Saved data entries
────────────────────

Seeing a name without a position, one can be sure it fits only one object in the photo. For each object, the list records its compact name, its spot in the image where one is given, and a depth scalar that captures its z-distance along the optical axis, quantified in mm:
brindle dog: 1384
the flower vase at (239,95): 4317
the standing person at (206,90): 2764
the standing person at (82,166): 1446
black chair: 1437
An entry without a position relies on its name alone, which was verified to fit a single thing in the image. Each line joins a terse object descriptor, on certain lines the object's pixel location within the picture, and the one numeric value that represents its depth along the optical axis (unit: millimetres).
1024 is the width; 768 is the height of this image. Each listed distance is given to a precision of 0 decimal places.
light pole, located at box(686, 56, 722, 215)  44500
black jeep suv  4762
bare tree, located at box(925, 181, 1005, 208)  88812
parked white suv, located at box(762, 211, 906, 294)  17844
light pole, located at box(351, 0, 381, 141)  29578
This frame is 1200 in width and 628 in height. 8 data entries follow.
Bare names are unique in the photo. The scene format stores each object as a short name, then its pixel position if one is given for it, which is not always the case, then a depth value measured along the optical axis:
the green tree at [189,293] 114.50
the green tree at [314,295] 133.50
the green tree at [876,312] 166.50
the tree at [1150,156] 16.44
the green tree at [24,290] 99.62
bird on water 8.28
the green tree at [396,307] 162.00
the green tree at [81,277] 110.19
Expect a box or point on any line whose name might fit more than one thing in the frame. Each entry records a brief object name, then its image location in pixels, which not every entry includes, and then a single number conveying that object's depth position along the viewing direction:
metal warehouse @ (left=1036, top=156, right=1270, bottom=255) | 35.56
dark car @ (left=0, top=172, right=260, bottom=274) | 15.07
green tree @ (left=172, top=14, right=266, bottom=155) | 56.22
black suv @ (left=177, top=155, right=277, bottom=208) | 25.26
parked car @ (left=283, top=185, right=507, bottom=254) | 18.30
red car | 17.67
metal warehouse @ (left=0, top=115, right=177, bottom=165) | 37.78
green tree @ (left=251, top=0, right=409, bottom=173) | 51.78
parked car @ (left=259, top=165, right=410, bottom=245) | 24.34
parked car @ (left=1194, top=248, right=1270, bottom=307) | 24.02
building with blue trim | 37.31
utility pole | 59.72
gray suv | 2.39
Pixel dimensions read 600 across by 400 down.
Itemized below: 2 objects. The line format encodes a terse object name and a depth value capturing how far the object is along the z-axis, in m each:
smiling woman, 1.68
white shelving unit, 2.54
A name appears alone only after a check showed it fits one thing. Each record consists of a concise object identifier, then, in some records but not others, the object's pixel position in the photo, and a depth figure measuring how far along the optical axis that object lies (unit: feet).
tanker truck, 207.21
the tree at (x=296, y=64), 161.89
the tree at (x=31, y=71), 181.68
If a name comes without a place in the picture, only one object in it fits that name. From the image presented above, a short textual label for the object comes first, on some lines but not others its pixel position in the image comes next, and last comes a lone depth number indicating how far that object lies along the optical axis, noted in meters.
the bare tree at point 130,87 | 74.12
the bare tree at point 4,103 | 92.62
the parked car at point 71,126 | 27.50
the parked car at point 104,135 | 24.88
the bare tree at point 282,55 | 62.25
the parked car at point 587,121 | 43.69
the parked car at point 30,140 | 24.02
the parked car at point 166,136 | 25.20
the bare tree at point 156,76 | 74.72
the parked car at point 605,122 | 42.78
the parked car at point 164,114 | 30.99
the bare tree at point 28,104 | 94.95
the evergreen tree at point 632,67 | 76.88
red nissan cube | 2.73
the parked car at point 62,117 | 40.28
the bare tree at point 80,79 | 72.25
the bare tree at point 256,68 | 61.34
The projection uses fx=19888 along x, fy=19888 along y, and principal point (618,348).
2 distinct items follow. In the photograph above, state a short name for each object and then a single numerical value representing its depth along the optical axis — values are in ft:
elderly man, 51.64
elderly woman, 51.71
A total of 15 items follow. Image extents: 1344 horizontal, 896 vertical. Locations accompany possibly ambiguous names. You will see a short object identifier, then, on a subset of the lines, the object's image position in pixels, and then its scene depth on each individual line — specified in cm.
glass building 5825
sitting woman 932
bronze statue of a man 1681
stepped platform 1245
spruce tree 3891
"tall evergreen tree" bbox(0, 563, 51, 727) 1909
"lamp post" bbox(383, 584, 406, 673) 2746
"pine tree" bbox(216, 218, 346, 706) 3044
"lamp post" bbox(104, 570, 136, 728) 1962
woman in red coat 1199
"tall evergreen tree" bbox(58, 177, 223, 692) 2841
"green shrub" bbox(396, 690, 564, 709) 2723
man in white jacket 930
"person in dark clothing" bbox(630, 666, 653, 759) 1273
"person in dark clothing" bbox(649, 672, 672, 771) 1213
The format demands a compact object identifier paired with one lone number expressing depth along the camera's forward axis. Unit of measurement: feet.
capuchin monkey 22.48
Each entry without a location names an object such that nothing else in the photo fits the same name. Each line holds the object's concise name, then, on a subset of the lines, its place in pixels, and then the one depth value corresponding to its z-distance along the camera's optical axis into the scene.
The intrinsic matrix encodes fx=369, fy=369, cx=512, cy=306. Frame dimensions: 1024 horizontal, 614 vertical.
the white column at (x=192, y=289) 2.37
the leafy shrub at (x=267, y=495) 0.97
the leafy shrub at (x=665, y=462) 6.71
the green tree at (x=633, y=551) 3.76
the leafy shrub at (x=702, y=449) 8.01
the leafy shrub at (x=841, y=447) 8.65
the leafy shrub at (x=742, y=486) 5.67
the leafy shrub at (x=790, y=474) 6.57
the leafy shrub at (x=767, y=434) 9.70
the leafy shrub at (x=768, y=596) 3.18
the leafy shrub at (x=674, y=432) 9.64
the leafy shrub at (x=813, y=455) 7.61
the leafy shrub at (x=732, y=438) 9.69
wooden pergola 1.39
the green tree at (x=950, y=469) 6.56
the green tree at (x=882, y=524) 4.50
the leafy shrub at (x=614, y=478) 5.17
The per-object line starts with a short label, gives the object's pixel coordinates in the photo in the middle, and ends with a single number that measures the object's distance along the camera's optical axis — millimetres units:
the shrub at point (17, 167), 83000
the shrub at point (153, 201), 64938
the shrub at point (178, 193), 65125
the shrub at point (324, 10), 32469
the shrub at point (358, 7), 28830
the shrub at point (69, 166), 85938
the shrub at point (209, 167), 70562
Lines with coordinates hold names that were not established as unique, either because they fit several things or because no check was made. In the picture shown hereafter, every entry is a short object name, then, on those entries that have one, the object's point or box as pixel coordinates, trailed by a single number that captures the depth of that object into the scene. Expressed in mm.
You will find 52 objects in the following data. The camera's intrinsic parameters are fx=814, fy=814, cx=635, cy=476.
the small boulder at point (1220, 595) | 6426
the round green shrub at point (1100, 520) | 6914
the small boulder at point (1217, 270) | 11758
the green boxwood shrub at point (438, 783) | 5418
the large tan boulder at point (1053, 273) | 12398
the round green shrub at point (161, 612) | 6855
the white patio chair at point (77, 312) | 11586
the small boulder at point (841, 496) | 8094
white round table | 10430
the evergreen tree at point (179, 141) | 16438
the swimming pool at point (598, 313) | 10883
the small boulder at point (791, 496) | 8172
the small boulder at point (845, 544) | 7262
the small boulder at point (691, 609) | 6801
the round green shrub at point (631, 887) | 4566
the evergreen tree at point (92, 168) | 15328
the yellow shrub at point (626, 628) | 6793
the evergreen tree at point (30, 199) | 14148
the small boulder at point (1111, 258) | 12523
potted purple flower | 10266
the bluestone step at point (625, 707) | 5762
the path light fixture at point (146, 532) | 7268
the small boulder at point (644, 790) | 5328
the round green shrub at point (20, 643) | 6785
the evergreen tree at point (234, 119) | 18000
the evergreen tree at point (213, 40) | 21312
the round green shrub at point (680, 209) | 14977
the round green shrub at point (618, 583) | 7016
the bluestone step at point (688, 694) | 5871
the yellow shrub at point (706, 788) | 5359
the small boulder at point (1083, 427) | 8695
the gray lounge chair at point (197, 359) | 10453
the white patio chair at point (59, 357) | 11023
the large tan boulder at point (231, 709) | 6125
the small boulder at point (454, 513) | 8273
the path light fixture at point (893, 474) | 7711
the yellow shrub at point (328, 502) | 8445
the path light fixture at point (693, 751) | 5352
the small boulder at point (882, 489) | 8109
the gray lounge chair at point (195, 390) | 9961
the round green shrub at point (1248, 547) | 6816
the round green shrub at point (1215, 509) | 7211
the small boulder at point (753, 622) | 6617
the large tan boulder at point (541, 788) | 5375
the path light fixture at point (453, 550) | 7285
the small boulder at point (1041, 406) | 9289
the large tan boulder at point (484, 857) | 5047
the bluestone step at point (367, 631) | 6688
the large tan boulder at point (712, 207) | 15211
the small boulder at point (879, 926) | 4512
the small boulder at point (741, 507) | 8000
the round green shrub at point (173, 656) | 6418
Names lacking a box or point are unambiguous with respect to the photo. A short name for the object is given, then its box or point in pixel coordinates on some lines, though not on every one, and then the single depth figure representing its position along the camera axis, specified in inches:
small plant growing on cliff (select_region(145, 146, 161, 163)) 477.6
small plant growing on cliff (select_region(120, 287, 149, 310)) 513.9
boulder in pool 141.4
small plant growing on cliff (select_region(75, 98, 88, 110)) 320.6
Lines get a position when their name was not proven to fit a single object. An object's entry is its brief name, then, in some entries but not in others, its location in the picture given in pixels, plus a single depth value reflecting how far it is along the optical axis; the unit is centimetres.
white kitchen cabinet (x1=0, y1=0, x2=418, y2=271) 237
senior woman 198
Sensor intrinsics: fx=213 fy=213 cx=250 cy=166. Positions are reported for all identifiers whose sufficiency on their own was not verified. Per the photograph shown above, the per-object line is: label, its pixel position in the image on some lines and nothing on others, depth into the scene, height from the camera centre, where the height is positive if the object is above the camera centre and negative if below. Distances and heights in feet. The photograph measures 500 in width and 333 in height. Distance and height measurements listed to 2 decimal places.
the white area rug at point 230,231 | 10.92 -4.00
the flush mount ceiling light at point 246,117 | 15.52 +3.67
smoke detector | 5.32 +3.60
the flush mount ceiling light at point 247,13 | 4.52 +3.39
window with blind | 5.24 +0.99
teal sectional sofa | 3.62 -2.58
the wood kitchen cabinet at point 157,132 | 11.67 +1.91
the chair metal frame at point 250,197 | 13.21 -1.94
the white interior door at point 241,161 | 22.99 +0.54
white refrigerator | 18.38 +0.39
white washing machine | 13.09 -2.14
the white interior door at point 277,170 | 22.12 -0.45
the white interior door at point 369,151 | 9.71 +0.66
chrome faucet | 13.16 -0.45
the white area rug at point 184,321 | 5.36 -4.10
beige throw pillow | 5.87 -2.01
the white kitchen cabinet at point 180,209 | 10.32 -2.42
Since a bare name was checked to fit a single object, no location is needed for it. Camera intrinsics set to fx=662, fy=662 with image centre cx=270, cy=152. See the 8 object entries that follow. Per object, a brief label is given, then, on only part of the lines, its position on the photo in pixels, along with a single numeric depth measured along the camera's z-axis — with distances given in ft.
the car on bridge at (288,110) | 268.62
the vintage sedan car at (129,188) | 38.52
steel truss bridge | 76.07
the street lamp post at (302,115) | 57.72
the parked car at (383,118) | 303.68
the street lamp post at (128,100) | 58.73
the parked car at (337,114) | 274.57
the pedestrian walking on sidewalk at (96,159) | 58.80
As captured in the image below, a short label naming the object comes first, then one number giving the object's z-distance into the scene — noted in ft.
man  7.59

────────────────────

→ **Exercise brief**: Starting at the line that contains "You will find" and stopping after the line that contains "the round green shrub at point (161, 612)", write out every line exactly as it appears above, and no other line.

→ **Answer space**:
You will find 52 objects in the following data. The camera's intrinsic parameters are fx=814, fy=814, cx=635, cy=476.
the small boulder at point (1220, 595) | 6426
the round green shrub at point (1100, 520) | 6914
the small boulder at point (1217, 270) | 11758
the green boxwood shrub at point (438, 783) | 5418
the large tan boulder at point (1053, 273) | 12398
the round green shrub at point (161, 612) | 6855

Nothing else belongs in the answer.